Dataset entries —
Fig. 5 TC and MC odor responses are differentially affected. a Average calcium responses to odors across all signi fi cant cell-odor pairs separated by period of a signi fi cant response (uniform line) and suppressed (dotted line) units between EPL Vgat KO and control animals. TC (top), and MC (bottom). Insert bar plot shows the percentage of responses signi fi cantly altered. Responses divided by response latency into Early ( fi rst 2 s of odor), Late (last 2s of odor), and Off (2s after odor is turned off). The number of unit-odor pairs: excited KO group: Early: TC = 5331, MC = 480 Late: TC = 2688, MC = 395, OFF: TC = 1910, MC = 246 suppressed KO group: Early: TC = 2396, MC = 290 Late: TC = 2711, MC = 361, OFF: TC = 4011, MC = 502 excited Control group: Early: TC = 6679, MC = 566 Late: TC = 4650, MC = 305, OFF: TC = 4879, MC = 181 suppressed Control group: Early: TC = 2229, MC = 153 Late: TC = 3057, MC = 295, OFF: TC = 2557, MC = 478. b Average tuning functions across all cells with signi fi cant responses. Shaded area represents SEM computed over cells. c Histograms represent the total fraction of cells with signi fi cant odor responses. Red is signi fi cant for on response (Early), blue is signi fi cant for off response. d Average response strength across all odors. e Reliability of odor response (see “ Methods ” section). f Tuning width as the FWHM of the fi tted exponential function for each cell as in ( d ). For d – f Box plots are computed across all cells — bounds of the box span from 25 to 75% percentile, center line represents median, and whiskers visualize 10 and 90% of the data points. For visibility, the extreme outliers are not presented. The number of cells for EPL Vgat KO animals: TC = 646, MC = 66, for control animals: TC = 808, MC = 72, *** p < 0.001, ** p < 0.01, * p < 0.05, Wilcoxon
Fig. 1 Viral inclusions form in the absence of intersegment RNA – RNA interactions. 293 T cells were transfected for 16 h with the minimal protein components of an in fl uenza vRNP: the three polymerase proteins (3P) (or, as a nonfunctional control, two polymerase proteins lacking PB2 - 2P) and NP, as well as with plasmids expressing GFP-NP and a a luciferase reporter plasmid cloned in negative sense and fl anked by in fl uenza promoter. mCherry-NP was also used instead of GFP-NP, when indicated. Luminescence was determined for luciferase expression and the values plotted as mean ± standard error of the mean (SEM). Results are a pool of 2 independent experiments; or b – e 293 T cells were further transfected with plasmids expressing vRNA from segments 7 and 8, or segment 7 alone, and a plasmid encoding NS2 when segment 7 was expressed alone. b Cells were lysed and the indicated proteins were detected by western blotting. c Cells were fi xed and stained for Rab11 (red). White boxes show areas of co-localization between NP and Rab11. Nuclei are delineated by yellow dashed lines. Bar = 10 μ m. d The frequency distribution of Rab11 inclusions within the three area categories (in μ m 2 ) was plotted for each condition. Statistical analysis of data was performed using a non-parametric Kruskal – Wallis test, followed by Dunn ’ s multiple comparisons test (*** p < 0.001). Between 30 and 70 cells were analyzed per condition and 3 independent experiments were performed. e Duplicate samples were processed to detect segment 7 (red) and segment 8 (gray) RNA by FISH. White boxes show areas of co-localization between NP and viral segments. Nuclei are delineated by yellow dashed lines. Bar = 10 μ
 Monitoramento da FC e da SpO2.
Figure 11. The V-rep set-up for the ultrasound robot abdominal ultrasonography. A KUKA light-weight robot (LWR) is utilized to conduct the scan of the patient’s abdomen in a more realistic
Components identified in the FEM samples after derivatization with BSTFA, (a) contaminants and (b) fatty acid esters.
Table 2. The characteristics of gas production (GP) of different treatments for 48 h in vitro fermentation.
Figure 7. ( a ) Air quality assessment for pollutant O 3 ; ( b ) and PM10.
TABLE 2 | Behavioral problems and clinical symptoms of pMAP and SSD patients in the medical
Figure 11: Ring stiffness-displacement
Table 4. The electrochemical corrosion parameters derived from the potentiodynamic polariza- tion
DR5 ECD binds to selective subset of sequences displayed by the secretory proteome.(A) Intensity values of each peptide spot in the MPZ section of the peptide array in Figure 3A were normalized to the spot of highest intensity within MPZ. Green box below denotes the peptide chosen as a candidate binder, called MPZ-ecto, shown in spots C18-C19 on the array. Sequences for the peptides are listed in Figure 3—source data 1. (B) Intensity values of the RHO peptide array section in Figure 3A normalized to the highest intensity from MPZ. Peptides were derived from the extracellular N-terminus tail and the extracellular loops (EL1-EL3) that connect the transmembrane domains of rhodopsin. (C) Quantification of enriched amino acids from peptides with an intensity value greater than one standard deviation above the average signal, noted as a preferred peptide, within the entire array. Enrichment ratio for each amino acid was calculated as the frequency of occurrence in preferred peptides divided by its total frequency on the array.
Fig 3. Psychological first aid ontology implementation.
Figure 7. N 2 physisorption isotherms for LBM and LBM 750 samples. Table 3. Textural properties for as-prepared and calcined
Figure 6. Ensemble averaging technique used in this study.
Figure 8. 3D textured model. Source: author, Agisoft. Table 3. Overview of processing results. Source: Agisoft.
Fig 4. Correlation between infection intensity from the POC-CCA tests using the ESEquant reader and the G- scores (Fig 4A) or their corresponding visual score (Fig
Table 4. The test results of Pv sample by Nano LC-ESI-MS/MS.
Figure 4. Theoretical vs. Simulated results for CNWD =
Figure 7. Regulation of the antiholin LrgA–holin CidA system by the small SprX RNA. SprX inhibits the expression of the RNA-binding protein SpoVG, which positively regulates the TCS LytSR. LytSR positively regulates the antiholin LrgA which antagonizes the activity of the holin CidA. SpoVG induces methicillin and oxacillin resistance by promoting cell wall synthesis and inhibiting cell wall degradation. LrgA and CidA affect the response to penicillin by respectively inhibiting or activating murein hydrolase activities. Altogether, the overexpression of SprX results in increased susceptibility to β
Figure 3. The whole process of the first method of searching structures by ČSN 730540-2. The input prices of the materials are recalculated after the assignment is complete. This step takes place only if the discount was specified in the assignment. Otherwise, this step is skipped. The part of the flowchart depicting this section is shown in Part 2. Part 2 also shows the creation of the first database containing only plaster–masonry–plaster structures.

Required work — The full listing, retyped exactly, is the expected answer.

Written answer —
Fig. 5 TC and MC odor responses are differentially affected. a Average calcium responses to odors across all signi fi cant cell-odor pairs separated by period of a signi fi cant response (uniform line) and suppressed (dotted line) units between EPL Vgat KO and control animals. TC (top), and MC (bottom). Insert bar plot shows the percentage of responses signi fi cantly altered. Responses divided by response latency into Early ( fi rst 2 s of odor), Late (last 2s of odor), and Off (2s after odor is turned off). The number of unit-odor pairs: excited KO group: Early: TC = 5331, MC = 480 Late: TC = 2688, MC = 395, OFF: TC = 1910, MC = 246 suppressed KO group: Early: TC = 2396, MC = 290 Late: TC = 2711, MC = 361, OFF: TC = 4011, MC = 502 excited Control group: Early: TC = 6679, MC = 566 Late: TC = 4650, MC = 305, OFF: TC = 4879, MC = 181 suppressed Control group: Early: TC = 2229, MC = 153 Late: TC = 3057, MC = 295, OFF: TC = 2557, MC = 478. b Average tuning functions across all cells with signi fi cant responses. Shaded area represents SEM computed over cells. c Histograms represent the total fraction of cells with signi fi cant odor responses. Red is signi fi cant for on response (Early), blue is signi fi cant for off response. d Average response strength across all odors. e Reliability of odor response (see “ Methods ” section). f Tuning width as the FWHM of the fi tted exponential function for each cell as in ( d ). For d – f Box plots are computed across all cells — bounds of the box span from 25 to 75% percentile, center line represents median, and whiskers visualize 10 and 90% of the data points. For visibility, the extreme outliers are not presented. The number of cells for EPL Vgat KO animals: TC = 646, MC = 66, for control animals: TC = 808, MC = 72, *** p < 0.001, ** p < 0.01, * p < 0.05, Wilcoxon
Fig. 1 Viral inclusions form in the absence of intersegment RNA – RNA interactions. 293 T cells were transfected for 16 h with the minimal protein components of an in fl uenza vRNP: the three polymerase proteins (3P) (or, as a nonfunctional control, two polymerase proteins lacking PB2 - 2P) and NP, as well as with plasmids expressing GFP-NP and a a luciferase reporter plasmid cloned in negative sense and fl anked by in fl uenza promoter. mCherry-NP was also used instead of GFP-NP, when indicated. Luminescence was determined for luciferase expression and the values plotted as mean ± standard error of the mean (SEM). Results are a pool of 2 independent experiments; or b – e 293 T cells were further transfected with plasmids expressing vRNA from segments 7 and 8, or segment 7 alone, and a plasmid encoding NS2 when segment 7 was expressed alone. b Cells were lysed and the indicated proteins were detected by western blotting. c Cells were fi xed and stained for Rab11 (red). White boxes show areas of co-localization between NP and Rab11. Nuclei are delineated by yellow dashed lines. Bar = 10 μ m. d The frequency distribution of Rab11 inclusions within the three area categories (in μ m 2 ) was plotted for each condition. Statistical analysis of data was performed using a non-parametric Kruskal – Wallis test, followed by Dunn ’ s multiple comparisons test (*** p < 0.001). Between 30 and 70 cells were analyzed per condition and 3 independent experiments were performed. e Duplicate samples were processed to detect segment 7 (red) and segment 8 (gray) RNA by FISH. White boxes show areas of co-localization between NP and viral segments. Nuclei are delineated by yellow dashed lines. Bar = 10 μ
 Monitoramento da FC e da SpO2.
Figure 11. The V-rep set-up for the ultrasound robot abdominal ultrasonography. A KUKA light-weight robot (LWR) is utilized to conduct the scan of the patient’s abdomen in a more realistic
Components identified in the FEM samples after derivatization with BSTFA, (a) contaminants and (b) fatty acid esters.
Table 2. The characteristics of gas production (GP) of different treatments for 48 h in vitro fermentation.
Figure 7. ( a ) Air quality assessment for pollutant O 3 ; ( b ) and PM10.
TABLE 2 | Behavioral problems and clinical symptoms of pMAP and SSD patients in the medical
Figure 11: Ring stiffness-displacement
Table 4. The electrochemical corrosion parameters derived from the potentiodynamic polariza- tion
DR5 ECD binds to selective subset of sequences displayed by the secretory proteome.(A) Intensity values of each peptide spot in the MPZ section of the peptide array in Figure 3A were normalized to the spot of highest intensity within MPZ. Green box below denotes the peptide chosen as a candidate binder, called MPZ-ecto, shown in spots C18-C19 on the array. Sequences for the peptides are listed in Figure 3—source data 1. (B) Intensity values of the RHO peptide array section in Figure 3A normalized to the highest intensity from MPZ. Peptides were derived from the extracellular N-terminus tail and the extracellular loops (EL1-EL3) that connect the transmembrane domains of rhodopsin. (C) Quantification of enriched amino acids from peptides with an intensity value greater than one standard deviation above the average signal, noted as a preferred peptide, within the entire array. Enrichment ratio for each amino acid was calculated as the frequency of occurrence in preferred peptides divided by its total frequency on the array.
Fig 3. Psychological first aid ontology implementation.
Figure 7. N 2 physisorption isotherms for LBM and LBM 750 samples. Table 3. Textural properties for as-prepared and calcined
Figure 6. Ensemble averaging technique used in this study.
Figure 8. 3D textured model. Source: author, Agisoft. Table 3. Overview of processing results. Source: Agisoft.
Fig 4. Correlation between infection intensity from the POC-CCA tests using the ESEquant reader and the G- scores (Fig 4A) or their corresponding visual score (Fig
Table 4. The test results of Pv sample by Nano LC-ESI-MS/MS.
Figure 4. Theoretical vs. Simulated results for CNWD =
Figure 7. Regulation of the antiholin LrgA–holin CidA system by the small SprX RNA. SprX inhibits the expression of the RNA-binding protein SpoVG, which positively regulates the TCS LytSR. LytSR positively regulates the antiholin LrgA which antagonizes the activity of the holin CidA. SpoVG induces methicillin and oxacillin resistance by promoting cell wall synthesis and inhibiting cell wall degradation. LrgA and CidA affect the response to penicillin by respectively inhibiting or activating murein hydrolase activities. Altogether, the overexpression of SprX results in increased susceptibility to β
Figure 3. The whole process of the first method of searching structures by ČSN 730540-2. The input prices of the materials are recalculated after the assignment is complete. This step takes place only if the discount was specified in the assignment. Otherwise, this step is skipped. The part of the flowchart depicting this section is shown in Part 2. Part 2 also shows the creation of the first database containing only plaster–masonry–plaster structures.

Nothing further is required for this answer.